##### Information provided
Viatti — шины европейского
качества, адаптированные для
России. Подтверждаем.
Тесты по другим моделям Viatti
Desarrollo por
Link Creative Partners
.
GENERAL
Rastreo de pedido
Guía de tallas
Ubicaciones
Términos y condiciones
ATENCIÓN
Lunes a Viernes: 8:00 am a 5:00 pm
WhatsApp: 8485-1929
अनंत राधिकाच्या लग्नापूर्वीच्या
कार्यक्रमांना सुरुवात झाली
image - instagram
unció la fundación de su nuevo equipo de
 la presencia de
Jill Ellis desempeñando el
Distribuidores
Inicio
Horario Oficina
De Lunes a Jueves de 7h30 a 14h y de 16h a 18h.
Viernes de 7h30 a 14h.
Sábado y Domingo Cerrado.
##########
** What the task asks **
Write out the data above once more, exactly as it reads.

** Exercise result **
Viatti — шины европейского
качества, адаптированные для
России. Подтверждаем.
Тесты по другим моделям Viatti
Desarrollo por
Link Creative Partners
.
GENERAL
Rastreo de pedido
Guía de tallas
Ubicaciones
Términos y condiciones
ATENCIÓN
Lunes a Viernes: 8:00 am a 5:00 pm
WhatsApp: 8485-1929
अनंत राधिकाच्या लग्नापूर्वीच्या
कार्यक्रमांना सुरुवात झाली
image - instagram
unció la fundación de su nuevo equipo de
 la presencia de
Jill Ellis desempeñando el
Distribuidores
Inicio
Horario Oficina
De Lunes a Jueves de 7h30 a 14h y de 16h a 18h.
Viernes de 7h30 a 14h.
Sábado y Domingo Cerrado.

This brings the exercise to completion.